__TEXTAUSZUG__

################

Die genauen Zahlen über den Mittelstand können nicht häufig genug genannt werden, um seine Bedeutung hervorzuheben: so prägen kleine und mittlere Unternehmen 99 Prozent der gesamten Unternehmenslandschaft; damit tragen sie 43 Prozent der zu versteuernden Umsätze und bieten etwa 70 Prozent aller Arbeitsplätze und 80 Prozent der Ausbildungsstellen. Ohne wirtschaftsstarke und investitionsbereite mittelständische Unternehmen lässt sich daher die Arbeitslosigkeit in unserem Land nicht wirksam bekämpfen.
Doch bestimmen diese Unternehmen nicht nur die Situation des inländischen Arbeitsmarktes entscheidend mit, sie sind es auch, die Deutschland im Wettbewerb auf dem internationalen Markt durch die Entwicklung neuer Technologien einen obersten Rang sichern. So bringen rund 200.000 mittelständische Unternehmen in Industrie und Dienstleistung jedes Jahr neue Produkte und Prozesse auf den Markt; Deutschland ist heute zweitgrößter Netto-Technologieexporteur der Welt. Trotz dieser herausragenden Bedeutung des Mittelstandes für Deutschland haben wir ihm in der Vergangenheit nicht immer die Unterstützung zukommen lassen, die in Zeiten der Globalisierung im internationalen Wettbewerb erforderlich ist. Insbesondere die globale Organisation der Technologiemärkte und die dort immer stärker werdende internationale Konkurrenz erfordern weitere Förderung und Unterstützung des Mittelstandes, um im Wettbewerb zukünftig bestehen zu können. Auch das fehlende Wirtschaftswachstum zeigt seine Auswirkungen auf den Mittelstand: Die Zahlen der neugegründeten mittelständischen Unternehmen sind in den letzten Jahren gesunken. Aus diesem Grund haben wir mit der Verabschiedung der Agenda 2010 die Grundlage für eine neue, innovativere Mittelstandspolitik geschaffen, die die Rahmenbedingungen für kleine und mittelständische Unternehmen in Zukunft verbessern wird. Der Schwerpunkt dieser Mittelstandsoffensive liegt beispielsweise darin, zinsgünstige Finanzierungsmöglichkeiten zur Verfügung zu stellen und Existenzgründungen zu fördern. Zwei wichtige Gesichtspunkte der neuen Mittelstandpolitik sollen im Folgenden eine nähere Betrachtung erfahren: die Schaffung der Mittelstandsbank zur finanziellen Förderung der Unternehmen auf der einen und der Bürokratieabbau auf der anderen Seite.

################

__AUFGABEN__
- a) Überarbeite den Textauszug von „Die genauen Zahlen“ bis einschließlich „nicht wirksam bekämpfen.“, indem du „Arbeitsplätze“ durch „Jobs“ ersetzt, und gib diesen Teil vollständig wieder.
- b) Prüfe, ob die folgenden Aussagen mit dem Textauszug übereinstimmen: (i) Kleine und mittlere Unternehmen bieten etwa 70 Prozent aller Arbeitsplätze. (ii) Deutschland ist heute der größte Netto-Technologieexporteur der Welt. (iii) Die Zahl der neugegründeten mittelständischen Unternehmen ist in den letzten Jahren gestiegen. Antworte jeweils mit Ja oder Nein und zitiere die entscheidenden Worte des Textauszugs.
Die Zeilen spielen hierfür keine Rolle.

__VORLIEGENDE DATEN__
################

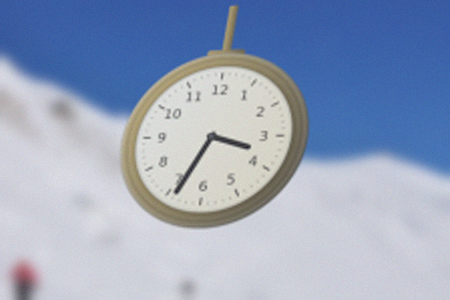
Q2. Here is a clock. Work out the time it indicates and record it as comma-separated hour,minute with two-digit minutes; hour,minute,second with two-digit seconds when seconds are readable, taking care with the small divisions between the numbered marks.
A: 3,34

################

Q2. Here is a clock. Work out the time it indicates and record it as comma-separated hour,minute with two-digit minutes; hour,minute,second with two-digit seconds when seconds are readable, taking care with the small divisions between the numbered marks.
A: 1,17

################

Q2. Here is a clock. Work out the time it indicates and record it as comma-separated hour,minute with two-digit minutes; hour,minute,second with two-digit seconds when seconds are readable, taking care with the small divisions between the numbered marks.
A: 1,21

################

__LÖSUNGEN__
- a)
Die genauen Zahlen über den Mittelstand können nicht häufig genug genannt werden, um seine Bedeutung hervorzuheben: so prägen kleine und mittlere Unternehmen 99 Prozent der gesamten Unternehmenslandschaft; damit tragen sie 43 Prozent der zu versteuernden Umsätze und bieten etwa 70 Prozent aller Jobs und 80 Prozent der Ausbildungsstellen. Ohne wirtschaftsstarke und investitionsbereite mittelständische Unternehmen lässt sich daher die Arbeitslosigkeit in unserem Land nicht wirksam bekämpfen.

- b)
(i) Ja: „bieten etwa 70 Prozent aller Arbeitsplätze“
(ii) Nein: „Deutschland ist heute zweitgrößter Netto-Technologieexporteur der Welt“
(iii) Nein: „Die Zahlen der neugegründeten mittelständischen Unternehmen sind in den letzten Jahren gesunken“